Reproduce the lines of the listing below as a numbered list, from its first line through the line that contains "и Android: ![Пример", both included. Omit blank lines.

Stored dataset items
[Start of Attachment]
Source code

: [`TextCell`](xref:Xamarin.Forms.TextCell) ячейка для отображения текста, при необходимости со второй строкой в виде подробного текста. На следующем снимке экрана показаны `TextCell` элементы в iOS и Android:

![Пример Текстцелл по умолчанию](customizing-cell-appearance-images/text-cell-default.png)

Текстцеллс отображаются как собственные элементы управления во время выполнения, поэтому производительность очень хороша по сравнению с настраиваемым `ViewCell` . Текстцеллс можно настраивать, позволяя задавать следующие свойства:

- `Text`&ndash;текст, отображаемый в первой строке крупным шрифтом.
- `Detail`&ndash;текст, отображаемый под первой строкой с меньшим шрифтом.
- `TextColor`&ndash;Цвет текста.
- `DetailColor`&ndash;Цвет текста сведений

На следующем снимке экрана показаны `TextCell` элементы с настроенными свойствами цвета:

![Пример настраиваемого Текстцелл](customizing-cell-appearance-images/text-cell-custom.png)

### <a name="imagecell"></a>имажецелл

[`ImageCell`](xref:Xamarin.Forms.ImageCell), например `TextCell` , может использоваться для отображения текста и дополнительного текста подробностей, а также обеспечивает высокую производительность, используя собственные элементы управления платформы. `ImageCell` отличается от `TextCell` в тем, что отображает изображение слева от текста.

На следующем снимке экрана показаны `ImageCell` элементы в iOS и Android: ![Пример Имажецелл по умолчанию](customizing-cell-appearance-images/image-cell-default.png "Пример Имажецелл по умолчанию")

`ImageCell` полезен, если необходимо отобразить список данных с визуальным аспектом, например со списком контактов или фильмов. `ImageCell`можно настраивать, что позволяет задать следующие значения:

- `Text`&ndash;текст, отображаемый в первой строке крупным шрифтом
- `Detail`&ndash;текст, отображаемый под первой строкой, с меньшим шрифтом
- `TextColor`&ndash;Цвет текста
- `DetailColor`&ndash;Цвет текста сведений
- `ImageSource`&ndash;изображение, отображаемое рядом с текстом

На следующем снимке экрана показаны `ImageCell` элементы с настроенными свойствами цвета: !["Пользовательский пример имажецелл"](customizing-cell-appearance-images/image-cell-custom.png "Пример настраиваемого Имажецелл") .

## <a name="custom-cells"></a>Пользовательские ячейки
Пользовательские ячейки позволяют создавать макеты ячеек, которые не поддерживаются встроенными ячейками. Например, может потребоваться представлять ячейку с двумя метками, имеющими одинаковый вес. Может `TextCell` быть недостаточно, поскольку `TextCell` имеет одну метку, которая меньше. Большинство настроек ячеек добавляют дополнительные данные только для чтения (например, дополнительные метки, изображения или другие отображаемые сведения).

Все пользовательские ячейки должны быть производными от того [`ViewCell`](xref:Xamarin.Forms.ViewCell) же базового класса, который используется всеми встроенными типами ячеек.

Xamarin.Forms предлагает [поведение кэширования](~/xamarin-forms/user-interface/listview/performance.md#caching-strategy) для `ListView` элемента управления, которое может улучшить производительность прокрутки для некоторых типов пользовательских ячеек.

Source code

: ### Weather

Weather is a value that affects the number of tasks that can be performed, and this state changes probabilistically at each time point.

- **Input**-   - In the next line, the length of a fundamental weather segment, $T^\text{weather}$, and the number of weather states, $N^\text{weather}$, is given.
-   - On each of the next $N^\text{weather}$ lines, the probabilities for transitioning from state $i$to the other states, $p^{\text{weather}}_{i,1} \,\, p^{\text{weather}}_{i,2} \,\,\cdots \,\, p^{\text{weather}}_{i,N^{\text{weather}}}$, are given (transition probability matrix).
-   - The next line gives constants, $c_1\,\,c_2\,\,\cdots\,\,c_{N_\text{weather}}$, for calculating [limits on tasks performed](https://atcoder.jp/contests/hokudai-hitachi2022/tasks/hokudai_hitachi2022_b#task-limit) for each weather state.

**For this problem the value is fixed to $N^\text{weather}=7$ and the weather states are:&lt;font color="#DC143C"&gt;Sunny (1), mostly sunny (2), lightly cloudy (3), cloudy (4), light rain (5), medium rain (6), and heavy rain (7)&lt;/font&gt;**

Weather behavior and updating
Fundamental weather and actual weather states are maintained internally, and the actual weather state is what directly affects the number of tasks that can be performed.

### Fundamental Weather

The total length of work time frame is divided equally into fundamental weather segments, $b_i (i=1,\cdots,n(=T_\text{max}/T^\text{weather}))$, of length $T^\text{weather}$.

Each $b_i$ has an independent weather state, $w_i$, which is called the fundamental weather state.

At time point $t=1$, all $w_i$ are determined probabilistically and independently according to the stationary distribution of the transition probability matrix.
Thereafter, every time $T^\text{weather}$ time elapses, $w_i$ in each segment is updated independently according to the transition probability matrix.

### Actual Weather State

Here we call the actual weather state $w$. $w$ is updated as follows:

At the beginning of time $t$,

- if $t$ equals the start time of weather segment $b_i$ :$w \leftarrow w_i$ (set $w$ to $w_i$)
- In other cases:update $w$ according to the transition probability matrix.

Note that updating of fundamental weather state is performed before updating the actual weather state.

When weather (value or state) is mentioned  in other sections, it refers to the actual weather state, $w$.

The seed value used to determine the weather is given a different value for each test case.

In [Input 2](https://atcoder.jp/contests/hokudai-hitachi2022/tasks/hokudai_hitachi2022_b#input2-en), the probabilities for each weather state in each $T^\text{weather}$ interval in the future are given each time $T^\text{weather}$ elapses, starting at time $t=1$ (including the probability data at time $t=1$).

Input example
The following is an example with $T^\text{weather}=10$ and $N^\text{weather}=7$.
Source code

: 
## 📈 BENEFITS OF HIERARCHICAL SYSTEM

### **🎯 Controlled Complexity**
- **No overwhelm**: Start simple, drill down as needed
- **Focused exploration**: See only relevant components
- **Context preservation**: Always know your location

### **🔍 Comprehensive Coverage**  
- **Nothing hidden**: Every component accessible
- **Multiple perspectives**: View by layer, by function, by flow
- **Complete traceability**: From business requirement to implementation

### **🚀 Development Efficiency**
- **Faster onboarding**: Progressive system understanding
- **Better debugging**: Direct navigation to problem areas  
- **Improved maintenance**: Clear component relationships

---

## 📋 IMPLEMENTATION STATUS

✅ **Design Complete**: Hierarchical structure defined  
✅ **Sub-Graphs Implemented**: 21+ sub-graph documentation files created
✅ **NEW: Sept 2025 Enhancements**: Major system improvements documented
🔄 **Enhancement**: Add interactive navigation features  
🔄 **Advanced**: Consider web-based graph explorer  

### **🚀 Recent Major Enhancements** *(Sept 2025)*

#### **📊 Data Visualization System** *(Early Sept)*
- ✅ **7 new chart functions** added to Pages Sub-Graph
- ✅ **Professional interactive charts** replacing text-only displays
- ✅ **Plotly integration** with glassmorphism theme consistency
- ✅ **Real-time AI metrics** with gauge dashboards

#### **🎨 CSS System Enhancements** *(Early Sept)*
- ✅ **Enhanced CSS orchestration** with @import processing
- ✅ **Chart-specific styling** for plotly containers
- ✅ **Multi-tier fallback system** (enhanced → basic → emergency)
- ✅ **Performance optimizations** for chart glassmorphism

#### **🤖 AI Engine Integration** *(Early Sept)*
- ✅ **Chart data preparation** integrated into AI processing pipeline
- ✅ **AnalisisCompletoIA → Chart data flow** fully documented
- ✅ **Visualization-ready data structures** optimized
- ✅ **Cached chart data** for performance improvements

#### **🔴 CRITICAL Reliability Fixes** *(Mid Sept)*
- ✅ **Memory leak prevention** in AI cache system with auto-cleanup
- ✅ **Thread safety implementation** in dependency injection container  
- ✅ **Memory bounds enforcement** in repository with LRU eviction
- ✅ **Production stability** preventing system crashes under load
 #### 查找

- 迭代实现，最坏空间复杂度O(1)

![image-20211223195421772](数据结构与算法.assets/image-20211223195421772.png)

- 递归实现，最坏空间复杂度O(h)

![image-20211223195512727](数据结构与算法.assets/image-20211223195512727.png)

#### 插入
[End of Attachment]
Solution ->
1. Source code
2. : [`TextCell`](xref:Xamarin.Forms.TextCell) ячейка для отображения текста, при необходимости со второй строкой в виде подробного текста. На следующем снимке экрана показаны `TextCell` элементы в iOS и Android:
3. ![Пример Текстцелл по умолчанию](customizing-cell-appearance-images/text-cell-default.png)
4. Текстцеллс отображаются как собственные элементы управления во время выполнения, поэтому производительность очень хороша по сравнению с настраиваемым `ViewCell` . Текстцеллс можно настраивать, позволяя задавать следующие свойства:
5. - `Text`&ndash;текст, отображаемый в первой строке крупным шрифтом.
6. - `Detail`&ndash;текст, отображаемый под первой строкой с меньшим шрифтом.
7. - `TextColor`&ndash;Цвет текста.
8. - `DetailColor`&ndash;Цвет текста сведений
9. На следующем снимке экрана показаны `TextCell` элементы с настроенными свойствами цвета:
10. ![Пример настраиваемого Текстцелл](customizing-cell-appearance-images/text-cell-custom.png)
11. ### <a name="imagecell"></a>имажецелл
12. [`ImageCell`](xref:Xamarin.Forms.ImageCell), например `TextCell` , может использоваться для отображения текста и дополнительного текста подробностей, а также обеспечивает высокую производительность, используя собственные элементы управления платформы. `ImageCell` отличается от `TextCell` в тем, что отображает изображение слева от текста.
13. На следующем снимке экрана показаны `ImageCell` элементы в iOS и Android: ![Пример Имажецелл по умолчанию](customizing-cell-appearance-images/image-cell-default.png "Пример Имажецелл по умолчанию")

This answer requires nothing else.